There is a similar potential for unfairness if, after sentencing and without any new sexual misconduct, the possibility of a future indeterminate commitment to the treatment center is left open. Thus, the presumed legislative purpose of the 1985 amendment would extend to a case such as the present one.
The Commonwealth lays stress on the notion that different issues are involved in the sentencing and commitment determinations and notes that they were recognized in Commonwealth v. Barboza, 387 Mass. at 115, as being separate and distinct for double jeopardy purposes. That the two proceedings may serve different goals and be separate for some purposes, however, does not mean that a defendant may not benefit from having the two matters considered together or that legislation requiring that they be so considered does not create substantial rights.

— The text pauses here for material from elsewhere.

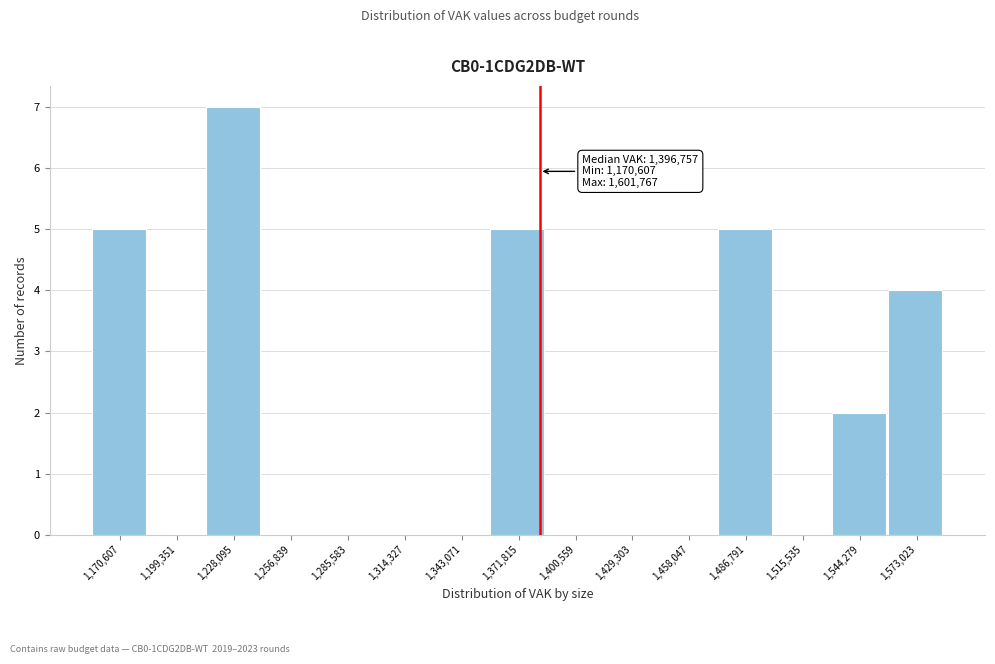

Reading right to left, list all the values displayed in this chart.

1,573,023=4	1,544,279=2	1,515,535=0	1,486,791=5	1,458,047=0	1,429,303=0	1,400,559=0	1,371,815=5	1,343,071=0	1,314,327=0	1,285,583=0	1,256,839=0	1,228,095=7	1,199,351=0	1,170,607=5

We do not agree with Desroches that the appropriate remedy is for us to order that the commitment to the treatment center be vacated, leaving only the criminal sentence in place. The error was for the two matters to be considered separately. Thus, instead, we vacate both the sentence and the commitment and remand both matters to the second judge so that he may exercise his discretion on the related matters of the appropriate sentence for the sexual offense and whether Desroches should be committed to the treatment center as a sexually dangerous person. He may exercise that discretion without further hearing upon a review of the plea transcript and the evidence presented at the 1989 SDP hearing, or, if he chooses, he may permit the record of the SDP hearing to be supplemented by such additional evidence as either party may now wish to offer.
So ordered.
NOTES
[1] The second judge might, for example, have found Desroches not to have been a sexually dangerous person and imposed a period of probation, with or without a period of time to be served, with the receipt of therapy as a condition of the probation.